Além do Fidesz e do AfD estarem à procura de lugar nas bancadas do Parlamento Europeu por forma a saírem do grupo dos não-inscritos, também o Chega, que faz parte do ID desde 2019 a convite de Le Pen, admite vir a mudar de família europeia na próxima legislatura.
“Vão seguramente haver negociações sobre as várias plataformas políticas” que poderão permitir fazer “aumentar a base de apoio conservadora em que o Chega se insere” no futuro, afirmou o cabeça de lista pelo Chega, António Tânger-Corrêa, dizendo que a posição de Le Pen sobre AfD foi um game changer para a família política.
“É perfeitamente possível o Chega mudar de grupo político, mesmo no decorrer da legislatura. Isso já aconteceu múltiplas vezes com alguns partidos. A tendência maior, não só nos partidos de extrema-direita, como nos partidos em geral, é de passar a não inscritos. É uma opção perfeitamente viável e, em último caso, o Chega terá de fazer os seus cálculos políticos e perceber qual será a família europeia à qual quer pertencer”, analisa Mariana Carmo Duarte.
Em todo o caso, as sondagens do Politico preveem que a extrema-direita portuguesa consiga eleger quatro eurodeputados nas próximas eleições: António Tânger Corrêa; Tiago Moreira de Sá, Mariana Mendes Nina Silvestre e Francisco de Almeida Leite.
Fora da esfera da extrema-direita, os olhos também se viram para o futuro do Partido Popular para a Liberdade e Democracia (VVD) liderado por Mark Rutte e que está risco de ser expulso da família Renovar Europa depois de ter formado um acordo para formar o próximo Governo dos Países Baixos com o partido de extrema-direita PVV, liderado por Geert Wilders. A votação está agendada para o próximo dia 10 de junho, no dia seguinte às eleições.
“[A aliança] é uma opção inaceitável, porque não respeita os nossos valores“, disse a líder do Renovar Europa, Valérie Hayer. “A minha linha vermelha é clara (…). Sempre respeitámos o cordão sanitário [contra a extrema-direita]. É um dos valores absolutos do grupo e eu assumirei as minhas responsabilidades no dia seguinte às eleições para garantir que não vamos contra a extrema-direita”, garantiu.

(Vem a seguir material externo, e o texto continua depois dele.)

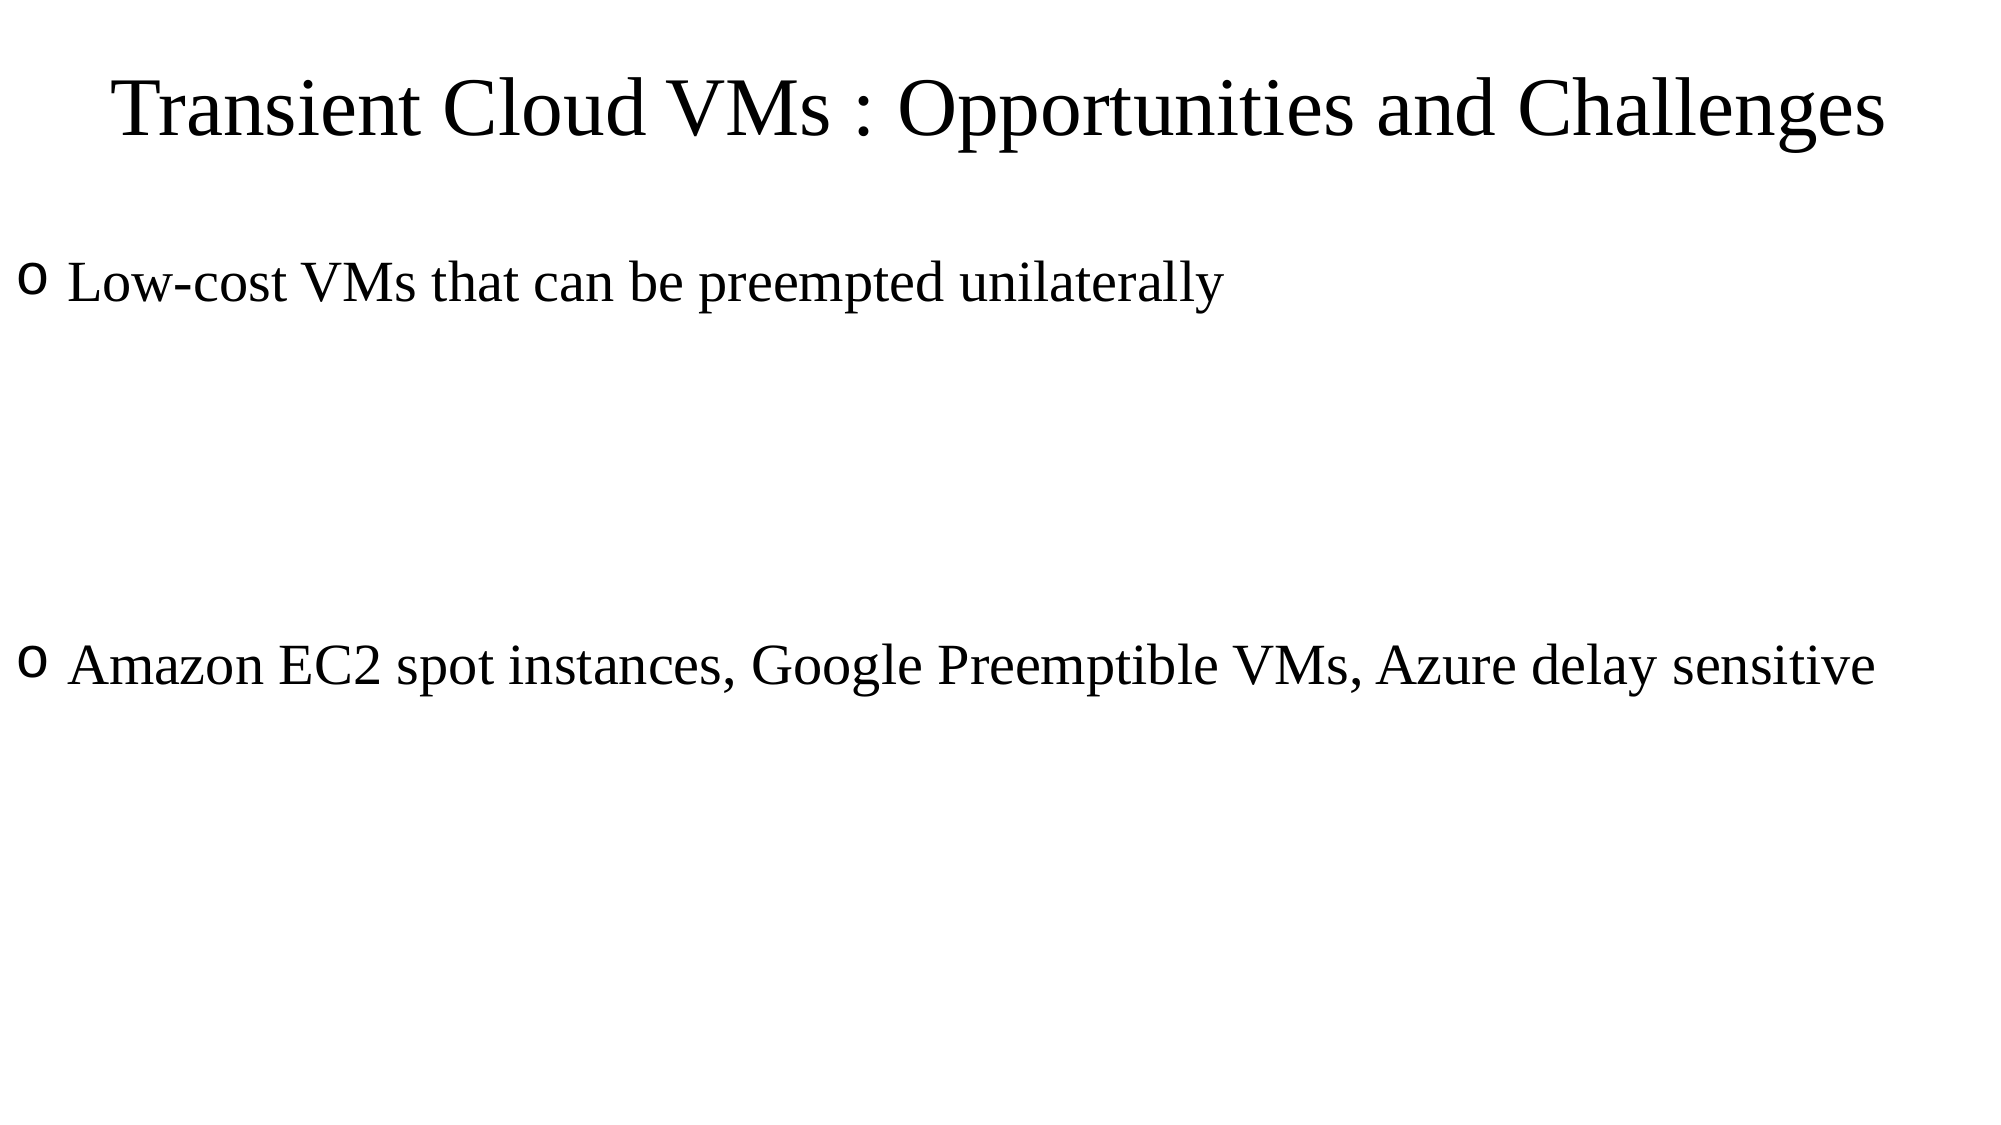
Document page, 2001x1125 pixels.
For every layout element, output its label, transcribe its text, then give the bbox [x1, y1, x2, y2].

list Low-cost VMs that can be preempted unilaterally Amazon EC2 spot instances, Google Preemptible VMs, Azure delay sensitive [0, 243, 2000, 528]
title Transient Cloud VMs : Opportunities and Challenges [0, 0, 2000, 218]
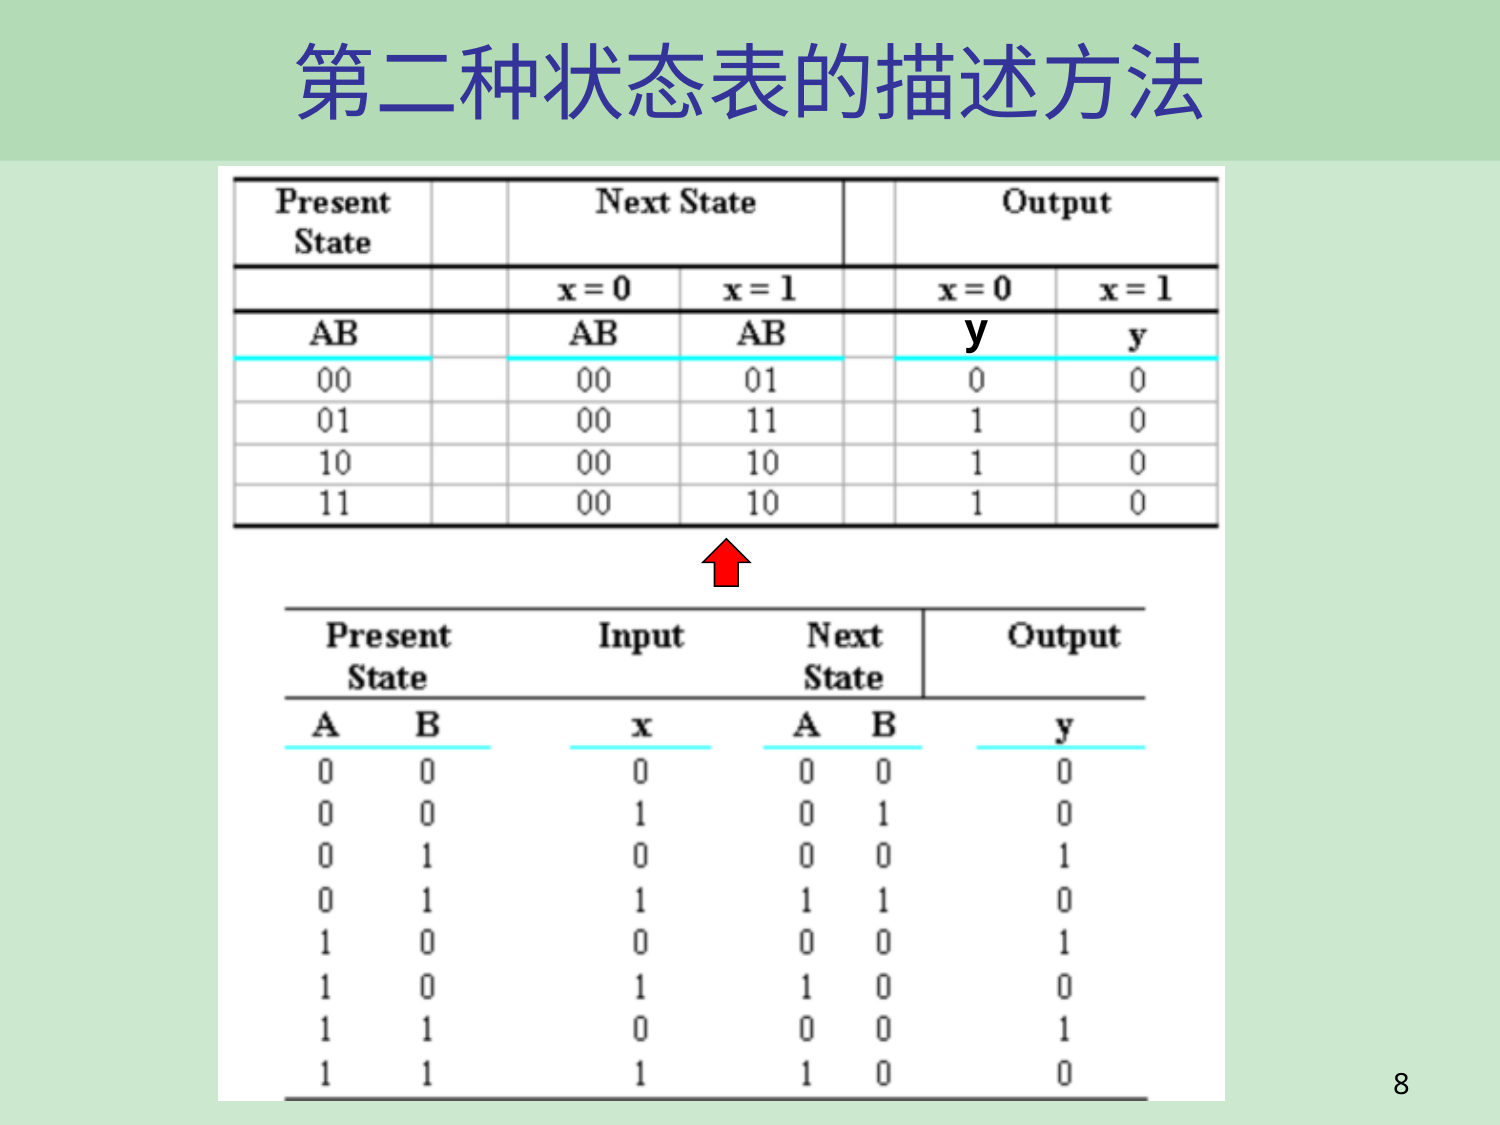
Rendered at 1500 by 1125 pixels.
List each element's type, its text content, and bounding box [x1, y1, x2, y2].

title 第二种状态表的描述方法 [17, 11, 1483, 149]
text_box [218, 166, 1226, 1101]
slide_number 8 [1112, 1037, 1426, 1113]
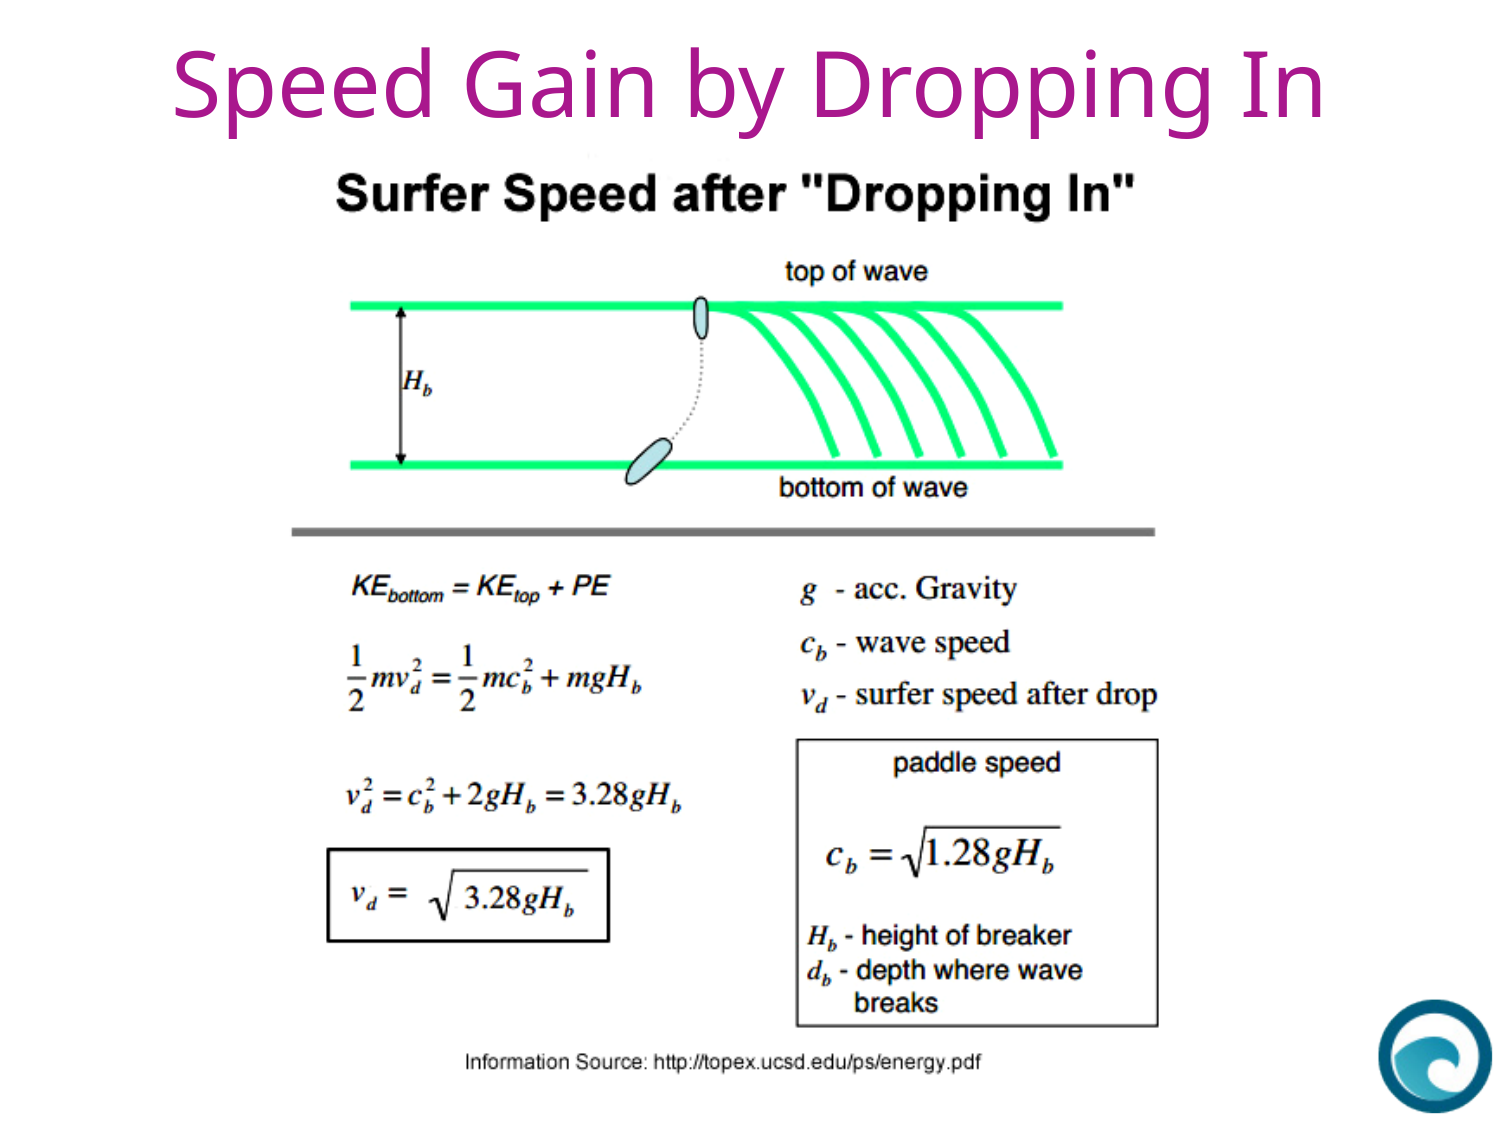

Uma eventual expulsão dos cinco deputados do VVD contribuiria para perda adicional de lugares para o Renovar Europa que, segundo as sondagens, já se estará a preparar para esse desfecho no dia 9 de junho. Segundo o Politico, dos 102 lugares com que a família da Iniciativa Liberal terminou a última legislatura, pelo menos 27 ser-lhes-ão retirados, para 75 eurodeputados. Feitas as contas, e tanto num cenário de casamento entre a direita radical europeia e a extrema, como noutro em que a fusão entre o ID e o ECR não se concretiza, os liberais não conseguiriam evitar a despromoção para quarta força política no Parlamento.
“Neste momento, tudo aponta para que os liberais não consigam repetir os resultados de 2019. Mesmo com as novas chegadas – a Iniciativa Liberal deverá eleger, pelo menos, um deputado – não será suficiente para ultrapassar o ECR que está a subir e isto levaria a um sério problema para os dois grupos que dominavam o Parlamento Europeu”, aponta o politólogo José Filipe Pinto.